Improving Relations with Moscow: Amid tensions with the West, Turkey views its relations with Russia as a strategy that strengthens its international standing and expands its margin of maneuver on numerous regional and international issues. This rapprochement with the Assad regime, supported by Moscow, is part of Ankara’s efforts to strengthen its relationship with Russia, secure its interests, and assert its independent decision-making on regional issues.
Fear of the War in Gaza Evolving into a Regional War: Turkey fears that the ongoing Gaza war and the escalating military operations in Lebanon could lead to a comprehensive regional war that could spill over into Syria. In this context, rapprochement with Damascus and strengthening relations with Moscow are a strategic step to coordinate regional efforts and ensure the protection of its interests and national security should the situation deteriorate.
The second dimension is linked to the dynamics of Turkish politics, taking into account that the issues on the table are complex and beyond the capabilities of both sides. The interests of local, regional, and international actors in Syria are intertwined, and it is not easy to discuss many issues between Turkey and the Assad regime in isolation from other actors. Here, Turkish motives can be identified by four main priorities:
Legalizing the Turkish military presence in Syria: Turkey seeks to ensure the continuation of the “fight against terrorism” until the “autonomous administration” project is eliminated. Given the loss of trust in the Assad regime and the United States, it seeks to keep its troops on the ground to secure its borders and national security. In the medium and long term, Turkey needs to legitimize this presence from the ruling political regime in Syria, through a new agreement that gives it the right to fight “terrorism” inside Syria or an amendment to the Adana Agreement. However, it is unlikely that the regime will accept the legitimacy of the Turkish presence without sufficient guarantees for withdrawal and gains on other issues. Blocking any future presence of the autonomous administration at the decision-making table in Damascus: Turkey fears political arrangements that could lead to constitutional legitimacy for the “autonomous administration” and the rise of the Democratic Union Party (PYD) to decision-making circles within the future political system in Damascus. This would further complicate the issue and threaten the future of relations between Turkey and Syria.

Instruction 1: Lay out the rows as a numbered list, covering the stretch from the start of the rows through the line containing "在评估人工智能项目时，要考虑". Skip blank lines and leave the pictures out.
The passage on Turkey's relations with Syria and the rows after it come from unrelated sources.

Extracted data:
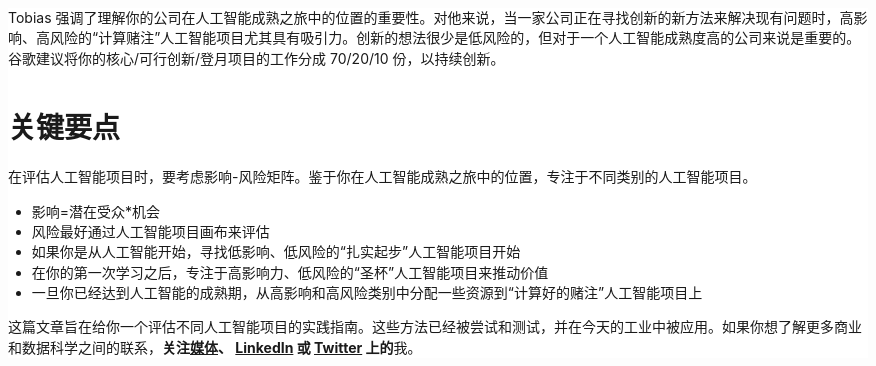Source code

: Tobias 强调了理解你的公司在人工智能成熟之旅中的位置的重要性。对他来说，当一家公司正在寻找创新的新方法来解决现有问题时，高影响、高风险的“计算赌注”人工智能项目尤其具有吸引力。创新的想法很少是低风险的，但对于一个人工智能成熟度高的公司来说是重要的。谷歌建议将你的核心/可行创新/登月项目的工作分成 70/20/10 份，以持续创新。

# 关键要点

在评估人工智能项目时，要考虑影响-风险矩阵。鉴于你在人工智能成熟之旅中的位置，专注于不同类别的人工智能项目。

*   影响=潜在受众*机会
*   风险最好通过人工智能项目画布来评估
*   如果你是从人工智能开始，寻找低影响、低风险的“扎实起步”人工智能项目开始
*   在你的第一次学习之后，专注于高影响力、低风险的“圣杯”人工智能项目来推动价值
*   一旦你已经达到人工智能的成熟期，从高影响和高风险类别中分配一些资源到“计算好的赌注”人工智能项目上

这篇文章旨在给你一个评估不同人工智能项目的实践指南。这些方法已经被尝试和测试，并在今天的工业中被应用。如果你想了解更多商业和数据科学之间的联系，**关注[媒体](https://medium.com/@janzawadzki)、 [LinkedIn](https://www.linkedin.com/in/jan-zawadzki/) 或 [Twitter](https://twitter.com/janmzawa) 上的**我。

Instruction 2: Transcribe the stretch from "Improving Relations with" through "on regional issues." in the passage on Turkey's relations with Syria.

Expected answer 1:
1. Source code
2. : Tobias 强调了理解你的公司在人工智能成熟之旅中的位置的重要性。对他来说，当一家公司正在寻找创新的新方法来解决现有问题时，高影响、高风险的“计算赌注”人工智能项目尤其具有吸引力。创新的想法很少是低风险的，但对于一个人工智能成熟度高的公司来说是重要的。谷歌建议将你的核心/可行创新/登月项目的工作分成 70/20/10 份，以持续创新。
3. # 关键要点
4. 在评估人工智能项目时，要考虑影响-风险矩阵。鉴于你在人工智能成熟之旅中的位置，专注于不同类别的人工智能项目。

Expected answer 2:
Improving Relations with Moscow: Amid tensions with the West, Turkey views its relations with Russia as a strategy that strengthens its international standing and expands its margin of maneuver on numerous regional and international issues. This rapprochement with the Assad regime, supported by Moscow, is part of Ankara’s efforts to strengthen its relationship with Russia, secure its interests, and assert its independent decision-making on regional issues.